*Work task*
What lines in the records below contain the string "object"? Copy every one.

*Entries provided*
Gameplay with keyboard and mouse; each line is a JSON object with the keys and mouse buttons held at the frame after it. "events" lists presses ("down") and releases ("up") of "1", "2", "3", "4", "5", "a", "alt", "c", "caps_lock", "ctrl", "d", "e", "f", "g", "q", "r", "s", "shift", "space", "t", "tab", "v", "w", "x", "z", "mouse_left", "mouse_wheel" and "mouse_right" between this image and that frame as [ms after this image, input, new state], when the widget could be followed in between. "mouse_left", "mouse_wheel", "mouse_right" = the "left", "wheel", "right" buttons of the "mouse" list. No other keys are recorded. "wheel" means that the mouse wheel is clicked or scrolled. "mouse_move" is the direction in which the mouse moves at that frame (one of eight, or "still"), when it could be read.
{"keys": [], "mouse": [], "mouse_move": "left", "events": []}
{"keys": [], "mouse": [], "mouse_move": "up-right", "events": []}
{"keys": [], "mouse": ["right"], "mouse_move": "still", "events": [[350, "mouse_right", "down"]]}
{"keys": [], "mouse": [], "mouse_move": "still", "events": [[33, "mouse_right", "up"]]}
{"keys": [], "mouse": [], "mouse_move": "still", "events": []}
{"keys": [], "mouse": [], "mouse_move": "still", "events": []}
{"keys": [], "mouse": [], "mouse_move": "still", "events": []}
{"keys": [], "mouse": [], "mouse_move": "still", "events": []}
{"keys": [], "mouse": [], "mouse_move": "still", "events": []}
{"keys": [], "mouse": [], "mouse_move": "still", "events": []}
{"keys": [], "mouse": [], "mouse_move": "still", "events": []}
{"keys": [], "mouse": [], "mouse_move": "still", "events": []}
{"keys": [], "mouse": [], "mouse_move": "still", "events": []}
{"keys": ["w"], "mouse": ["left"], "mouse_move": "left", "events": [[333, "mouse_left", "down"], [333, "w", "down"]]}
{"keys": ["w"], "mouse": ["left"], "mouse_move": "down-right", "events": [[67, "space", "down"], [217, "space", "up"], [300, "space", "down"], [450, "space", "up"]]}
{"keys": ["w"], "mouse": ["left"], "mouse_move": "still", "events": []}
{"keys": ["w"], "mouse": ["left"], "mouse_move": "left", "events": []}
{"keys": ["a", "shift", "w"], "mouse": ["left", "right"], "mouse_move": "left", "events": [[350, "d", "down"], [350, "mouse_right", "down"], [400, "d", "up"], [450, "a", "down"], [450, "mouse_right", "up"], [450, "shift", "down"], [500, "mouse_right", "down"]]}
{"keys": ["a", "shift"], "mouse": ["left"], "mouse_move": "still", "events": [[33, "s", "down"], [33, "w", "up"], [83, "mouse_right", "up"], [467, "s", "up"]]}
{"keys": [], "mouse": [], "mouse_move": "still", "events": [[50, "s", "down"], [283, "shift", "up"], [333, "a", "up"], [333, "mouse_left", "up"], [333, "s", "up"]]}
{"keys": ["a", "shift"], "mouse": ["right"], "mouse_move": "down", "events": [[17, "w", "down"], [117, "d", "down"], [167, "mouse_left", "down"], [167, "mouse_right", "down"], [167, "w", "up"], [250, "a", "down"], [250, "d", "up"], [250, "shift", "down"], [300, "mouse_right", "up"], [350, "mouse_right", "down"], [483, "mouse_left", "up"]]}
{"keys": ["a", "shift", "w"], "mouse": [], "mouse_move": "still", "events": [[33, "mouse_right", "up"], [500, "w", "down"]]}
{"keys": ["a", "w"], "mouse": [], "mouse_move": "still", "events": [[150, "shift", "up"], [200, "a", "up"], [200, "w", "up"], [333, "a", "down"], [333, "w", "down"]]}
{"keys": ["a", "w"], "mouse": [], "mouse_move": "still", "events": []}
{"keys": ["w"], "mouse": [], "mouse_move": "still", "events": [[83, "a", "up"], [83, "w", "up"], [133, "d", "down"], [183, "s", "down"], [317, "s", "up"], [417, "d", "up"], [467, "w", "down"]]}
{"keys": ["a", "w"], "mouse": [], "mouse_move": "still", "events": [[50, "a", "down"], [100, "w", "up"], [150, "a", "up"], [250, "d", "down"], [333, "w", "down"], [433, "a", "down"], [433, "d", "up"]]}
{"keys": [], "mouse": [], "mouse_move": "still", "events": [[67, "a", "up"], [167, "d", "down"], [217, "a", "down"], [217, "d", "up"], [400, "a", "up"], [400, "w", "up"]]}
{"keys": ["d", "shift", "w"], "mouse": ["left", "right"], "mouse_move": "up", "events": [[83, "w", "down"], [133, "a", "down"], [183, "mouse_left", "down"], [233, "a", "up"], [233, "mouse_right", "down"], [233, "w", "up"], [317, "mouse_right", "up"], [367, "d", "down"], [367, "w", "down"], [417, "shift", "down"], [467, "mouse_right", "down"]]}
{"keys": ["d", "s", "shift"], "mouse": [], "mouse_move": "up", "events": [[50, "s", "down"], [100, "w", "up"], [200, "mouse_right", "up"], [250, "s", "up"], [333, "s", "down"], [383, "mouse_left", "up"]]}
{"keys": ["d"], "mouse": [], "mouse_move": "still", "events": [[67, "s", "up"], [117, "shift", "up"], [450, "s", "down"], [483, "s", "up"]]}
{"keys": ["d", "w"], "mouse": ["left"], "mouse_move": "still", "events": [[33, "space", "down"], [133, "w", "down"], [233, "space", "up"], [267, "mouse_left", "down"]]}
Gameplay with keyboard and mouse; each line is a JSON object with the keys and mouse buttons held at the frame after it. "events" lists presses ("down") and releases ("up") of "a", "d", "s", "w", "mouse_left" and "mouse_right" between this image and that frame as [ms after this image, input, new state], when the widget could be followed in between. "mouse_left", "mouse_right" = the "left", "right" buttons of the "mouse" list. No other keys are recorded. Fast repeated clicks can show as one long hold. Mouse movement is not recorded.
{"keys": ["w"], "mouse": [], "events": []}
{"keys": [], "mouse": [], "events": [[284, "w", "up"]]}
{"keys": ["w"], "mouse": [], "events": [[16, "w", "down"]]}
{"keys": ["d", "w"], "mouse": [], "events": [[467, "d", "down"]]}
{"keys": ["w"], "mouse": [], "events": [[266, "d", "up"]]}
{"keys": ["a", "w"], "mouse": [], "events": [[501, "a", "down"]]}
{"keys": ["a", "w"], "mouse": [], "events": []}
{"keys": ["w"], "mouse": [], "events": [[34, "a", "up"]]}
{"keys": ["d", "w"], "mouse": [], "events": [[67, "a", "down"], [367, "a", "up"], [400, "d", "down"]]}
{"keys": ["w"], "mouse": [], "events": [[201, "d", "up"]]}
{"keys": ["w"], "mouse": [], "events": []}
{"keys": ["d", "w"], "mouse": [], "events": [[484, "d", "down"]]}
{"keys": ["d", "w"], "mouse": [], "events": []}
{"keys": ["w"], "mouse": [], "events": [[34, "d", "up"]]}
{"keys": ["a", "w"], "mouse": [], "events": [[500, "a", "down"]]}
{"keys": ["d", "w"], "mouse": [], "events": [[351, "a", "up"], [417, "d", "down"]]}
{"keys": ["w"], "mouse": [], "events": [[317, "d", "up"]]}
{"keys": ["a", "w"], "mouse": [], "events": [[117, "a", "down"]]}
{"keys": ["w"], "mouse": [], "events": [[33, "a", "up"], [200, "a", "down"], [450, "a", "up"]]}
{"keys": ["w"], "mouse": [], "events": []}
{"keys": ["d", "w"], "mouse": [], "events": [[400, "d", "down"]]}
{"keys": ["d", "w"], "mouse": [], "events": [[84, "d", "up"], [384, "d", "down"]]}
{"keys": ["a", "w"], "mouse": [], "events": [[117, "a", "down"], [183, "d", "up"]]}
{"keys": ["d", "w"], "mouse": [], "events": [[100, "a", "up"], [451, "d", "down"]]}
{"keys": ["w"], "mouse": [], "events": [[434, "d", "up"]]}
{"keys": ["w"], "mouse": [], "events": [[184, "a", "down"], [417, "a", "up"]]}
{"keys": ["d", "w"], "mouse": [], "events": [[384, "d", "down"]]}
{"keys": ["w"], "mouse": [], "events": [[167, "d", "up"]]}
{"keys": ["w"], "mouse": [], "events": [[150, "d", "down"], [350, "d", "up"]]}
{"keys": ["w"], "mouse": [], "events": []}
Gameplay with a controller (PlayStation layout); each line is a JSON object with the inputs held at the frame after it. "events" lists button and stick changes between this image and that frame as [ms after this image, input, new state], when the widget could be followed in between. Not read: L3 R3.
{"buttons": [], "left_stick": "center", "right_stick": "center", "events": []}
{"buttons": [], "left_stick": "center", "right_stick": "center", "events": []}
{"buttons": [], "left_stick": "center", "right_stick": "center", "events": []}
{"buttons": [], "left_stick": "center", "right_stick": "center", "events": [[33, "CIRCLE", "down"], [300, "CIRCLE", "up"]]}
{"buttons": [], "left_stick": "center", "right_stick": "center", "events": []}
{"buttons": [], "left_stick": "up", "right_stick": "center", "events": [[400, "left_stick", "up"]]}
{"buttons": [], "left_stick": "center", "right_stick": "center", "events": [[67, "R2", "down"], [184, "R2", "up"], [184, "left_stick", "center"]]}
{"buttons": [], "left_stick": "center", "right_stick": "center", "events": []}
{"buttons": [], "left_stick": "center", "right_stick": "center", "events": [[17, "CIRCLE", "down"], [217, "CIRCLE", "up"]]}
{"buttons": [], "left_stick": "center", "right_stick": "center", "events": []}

*Response to the exercise*
Gameplay with keyboard and mouse; each line is a JSON object with the keys and mouse buttons held at the frame after it. "events" lists presses ("down") and releases ("up") of "1", "2", "3", "4", "5", "a", "alt", "c", "caps_lock", "ctrl", "d", "e", "f", "g", "q", "r", "s", "shift", "space", "t", "tab", "v", "w", "x", "z", "mouse_left", "mouse_wheel" and "mouse_right" between this image and that frame as [ms after this image, input, new state], when the widget could be followed in between. "mouse_left", "mouse_wheel", "mouse_right" = the "left", "wheel", "right" buttons of the "mouse" list. No other keys are recorded. "wheel" means that the mouse wheel is clicked or scrolled. "mouse_move" is the direction in which the mouse moves at that frame (one of eight, or "still"), when it could be read.
Gameplay with keyboard and mouse; each line is a JSON object with the keys and mouse buttons held at the frame after it. "events" lists presses ("down") and releases ("up") of "a", "d", "s", "w", "mouse_left" and "mouse_right" between this image and that frame as [ms after this image, input, new state], when the widget could be followed in between. "mouse_left", "mouse_right" = the "left", "right" buttons of the "mouse" list. No other keys are recorded. Fast repeated clicks can show as one long hold. Mouse movement is not recorded.
Gameplay with a controller (PlayStation layout); each line is a JSON object with the inputs held at the frame after it. "events" lists button and stick changes between this image and that frame as [ms after this image, input, new state], when the widget could be followed in between. Not read: L3 R3.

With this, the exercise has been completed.